§ **TASK DIRECTIONS**
Reproduce the lines below verbatim, omitting the pictures from your answer.

-- RECORDS PROVIDED follows --

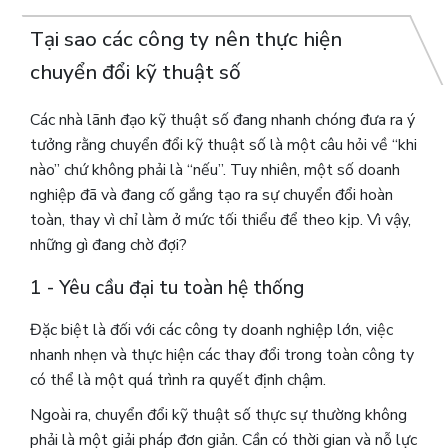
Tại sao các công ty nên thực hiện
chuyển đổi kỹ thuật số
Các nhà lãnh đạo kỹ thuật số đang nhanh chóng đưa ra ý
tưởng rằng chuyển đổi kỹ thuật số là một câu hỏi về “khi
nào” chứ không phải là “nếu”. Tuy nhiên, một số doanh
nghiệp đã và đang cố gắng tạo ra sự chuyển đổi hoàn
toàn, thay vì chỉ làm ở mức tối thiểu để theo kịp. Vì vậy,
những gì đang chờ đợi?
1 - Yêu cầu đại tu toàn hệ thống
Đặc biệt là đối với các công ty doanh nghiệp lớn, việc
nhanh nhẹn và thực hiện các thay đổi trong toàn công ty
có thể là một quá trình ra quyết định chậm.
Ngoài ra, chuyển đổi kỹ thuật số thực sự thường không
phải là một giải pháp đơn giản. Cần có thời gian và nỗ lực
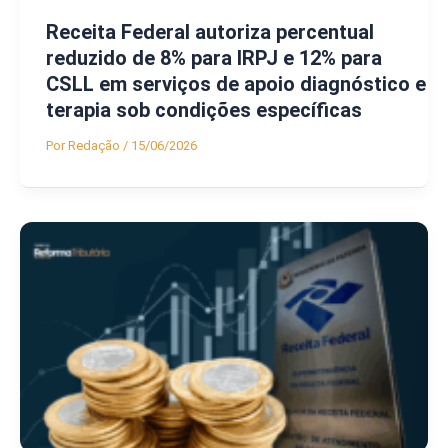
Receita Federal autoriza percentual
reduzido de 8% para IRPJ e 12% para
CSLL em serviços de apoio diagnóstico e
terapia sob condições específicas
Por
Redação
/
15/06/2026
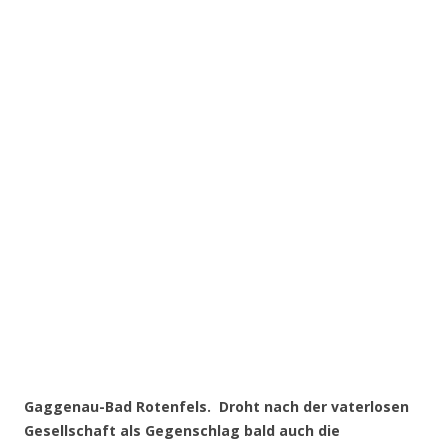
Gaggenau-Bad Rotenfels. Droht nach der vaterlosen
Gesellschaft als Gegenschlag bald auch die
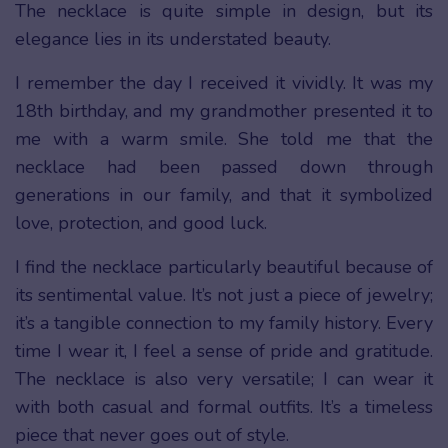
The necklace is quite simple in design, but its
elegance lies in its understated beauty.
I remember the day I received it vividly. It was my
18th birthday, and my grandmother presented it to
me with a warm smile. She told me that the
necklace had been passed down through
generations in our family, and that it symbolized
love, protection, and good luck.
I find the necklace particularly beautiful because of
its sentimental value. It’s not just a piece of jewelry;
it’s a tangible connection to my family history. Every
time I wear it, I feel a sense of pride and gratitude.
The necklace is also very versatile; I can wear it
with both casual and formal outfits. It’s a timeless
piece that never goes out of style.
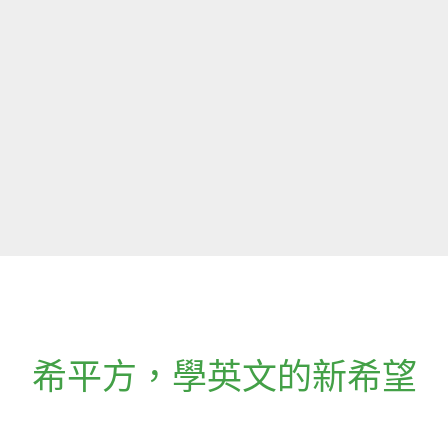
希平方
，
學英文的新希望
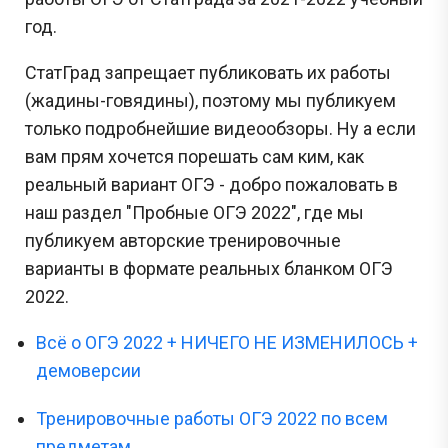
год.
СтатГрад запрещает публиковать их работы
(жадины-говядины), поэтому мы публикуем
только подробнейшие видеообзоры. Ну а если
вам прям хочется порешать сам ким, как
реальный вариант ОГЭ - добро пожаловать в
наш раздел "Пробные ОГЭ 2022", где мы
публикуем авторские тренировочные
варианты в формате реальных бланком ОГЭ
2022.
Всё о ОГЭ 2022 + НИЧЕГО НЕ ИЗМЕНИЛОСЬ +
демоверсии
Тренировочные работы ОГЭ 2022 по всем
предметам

-- RECORDS PROVIDED concluded --

§ **SOLUTION TO THE EXERCISE**
Tại sao các công ty nên thực hiện
chuyển đổi kỹ thuật số
Các nhà lãnh đạo kỹ thuật số đang nhanh chóng đưa ra ý
tưởng rằng chuyển đổi kỹ thuật số là một câu hỏi về “khi
nào” chứ không phải là “nếu”. Tuy nhiên, một số doanh
nghiệp đã và đang cố gắng tạo ra sự chuyển đổi hoàn
toàn, thay vì chỉ làm ở mức tối thiểu để theo kịp. Vì vậy,
những gì đang chờ đợi?
1 - Yêu cầu đại tu toàn hệ thống
Đặc biệt là đối với các công ty doanh nghiệp lớn, việc
nhanh nhẹn và thực hiện các thay đổi trong toàn công ty
có thể là một quá trình ra quyết định chậm.
Ngoài ra, chuyển đổi kỹ thuật số thực sự thường không
phải là một giải pháp đơn giản. Cần có thời gian và nỗ lực
Receita Federal autoriza percentual
reduzido de 8% para IRPJ e 12% para
CSLL em serviços de apoio diagnóstico e
terapia sob condições específicas
Por
Redação
/
15/06/2026
Gaggenau-Bad Rotenfels. Droht nach der vaterlosen
Gesellschaft als Gegenschlag bald auch die
The necklace is quite simple in design, but its
elegance lies in its understated beauty.
I remember the day I received it vividly. It was my
18th birthday, and my grandmother presented it to
me with a warm smile. She told me that the
necklace had been passed down through
generations in our family, and that it symbolized
love, protection, and good luck.
I find the necklace particularly beautiful because of
its sentimental value. It’s not just a piece of jewelry;
it’s a tangible connection to my family history. Every
time I wear it, I feel a sense of pride and gratitude.
The necklace is also very versatile; I can wear it
with both casual and formal outfits. It’s a timeless
piece that never goes out of style.
希平方
，
學英文的新希望
год.
СтатГрад запрещает публиковать их работы
(жадины-говядины), поэтому мы публикуем
только подробнейшие видеообзоры. Ну а если
вам прям хочется порешать сам ким, как
реальный вариант ОГЭ - добро пожаловать в
наш раздел "Пробные ОГЭ 2022", где мы
публикуем авторские тренировочные
варианты в формате реальных бланком ОГЭ
2022.
Всё о ОГЭ 2022 + НИЧЕГО НЕ ИЗМЕНИЛОСЬ +
демоверсии
Тренировочные работы ОГЭ 2022 по всем
предметам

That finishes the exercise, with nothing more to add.